De acordo com o escritório do secretário-geral, Ban “está ciente que outros Estados, particularmente membros do Conselho de Cooperação do Golfo, estão apoiando essas operações”. E “lembra todas as partes envolvidas sobre suas obrigações, sob as leis humanitárias internacionais, de garantir a proteção de civis e de todas as organizações humanitárias e da ONU, assim como as regras e princípios das leis internacionais dos direitos humanos e dos refugiados”.

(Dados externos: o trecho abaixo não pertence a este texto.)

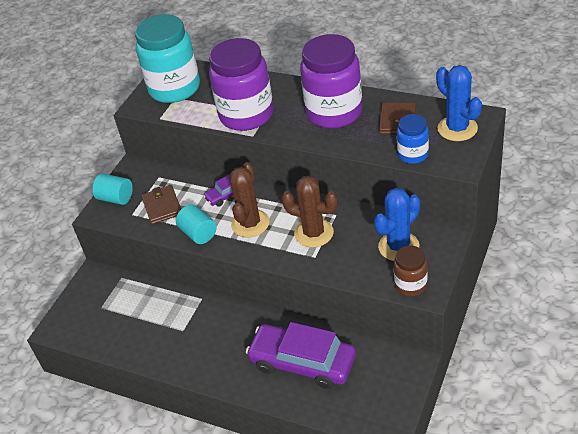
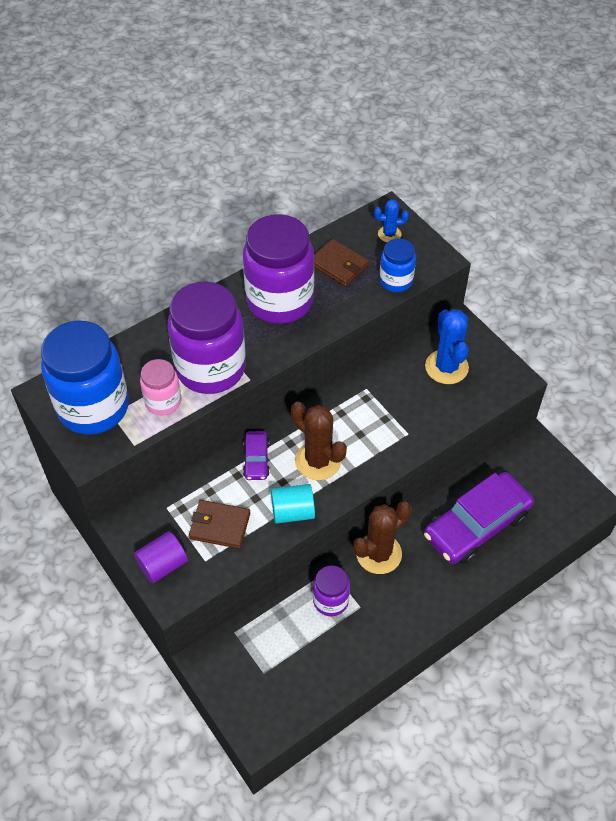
camera: 65 degrees left, 10 degrees up
(116, 198) = (162, 565): turquoise cylinder -> purple cylinder
(174, 89) = (93, 407): turquoise jar -> blue jar
(176, 312) = (330, 601): none -> purple jar
(202, 111) = (163, 402): none -> pink jar
(314, 233) = (376, 418): brown cactus -> brown cactus (378, 554)
(410, 285) = (499, 385): brown jar -> none
(457, 128) = (389, 234): blue cactus -> blue cactus, size x0.55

Ban recordou a declaração da presidência do Conselho de Segurança, no último domingo (22), que, apoiando a legitimidade do presidente iemenita, Abdo Rabbo Mansour Hadi, convocou todos os parceiros e Estados-membros a se abster de tomar quaisquer ações que prejudiquem a unidade, a soberania, a independência e a integridade territorial do Iêmen.
A situação no Iêmen se deteriorou rapidamente desde que o país formou um novo governo, em novembro de 2014, com o objetivo de pôr fim a um período de turbulência política e buscar uma transição completa para a democracia. O país continua sofrendo com a violência e manifestações políticas, apesar dos esforços da ONU para buscar uma solução pacífica.